Please explain the difference between coordinated and non coordinated pensions.

     Is there a way my pension can be uncoordinated? I am concerned that since I'm not on a very high salary and will only have 15 years service when I retire that my contibutions may not result in any appreciable benefits.

Thanks,
Coordinated


----------



## CCOVICH (6 Jul 2006)

From this FAQ:



			
				Brendan said:
			
		

> *My Defined Benefit pension scheme is Integrated (or Coordinated) what does this mean?*
> This means the pension you receive from the company is reduced by the amount of the Old Age Pension. Typically, in a contributory scheme, your contribution is also reduced by factor related to the current OAP.


----------



## ajapale (7 Jul 2006)

From Oasis: 



> *Occupational pensions and social welfare pensions*
> 
> Occupational and personal pensions operate independently of the social welfare pension system (Social welfare pensions include  and   pensions) and there is no statutory link between the two.
> However, it is common for occupational pensions to take into account the level of social welfare pension received in calculating the level of benefit.
> ...


And from the Irish Pensions Board Occupational Pension Schemes FAQ's.

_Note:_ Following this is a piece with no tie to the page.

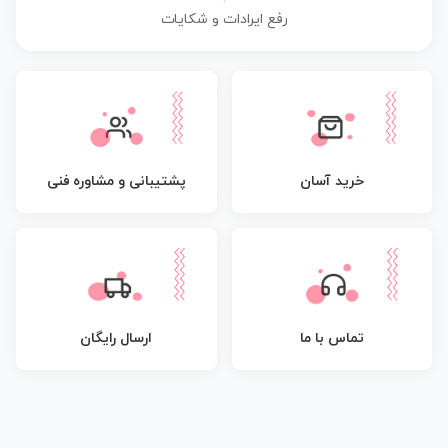
رفع ایرادات و شکایات
پشتیبانی و مشاوره فنی
خرید آسان
تماس با ما
ارسال رایگان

> *My pension scheme is integrated with the Social Welfare pension. What does that mean? *
> 
> An integrated scheme is one where the pension payable, or the design of the benefit promise made, takes into account the Old Age Contributory Pension (or other similar contributory benefits) payable by the State.
> 
> ...


and from Comhairle [broken link removed]



> *Occupational pensions and social welfare pensions*
> 
> Occupational and personal pensions operate independently of the social welfare pension system and there is no statutory link between the two.
> 
> ...


----------



## Summer (1 Aug 2006)

"If you take early retirement, your occupational pension may not be reduced until you start receiving your social welfare pension."

What does this mean please? Does it mean you have to receive an amount inclusive of the social welfare pension until you reach age 65?

Thank you 
Summer


----------



## Guest126 (1 Aug 2006)

It does not mean much summer - other than what it says.

Whether or not you would receive extra pension until the date you receive state pension (in an integrated scheme) in the event of early retirement would depend on the Trust Deed and Rules of the occupational scheme concerned, there is no other place to look for a rule in relation to this.


----------



## ajapale (1 Aug 2006)

Hi Summer,

The rules of the scheme regarding Early Retirement (and also Retirement through Ill health) vary from scheme to scheme.

In the case of Early Retirement some schemes will not deduct the COAP until you reach 65. While others will deduct the COAP as of the date of your early retirement.

aj


----------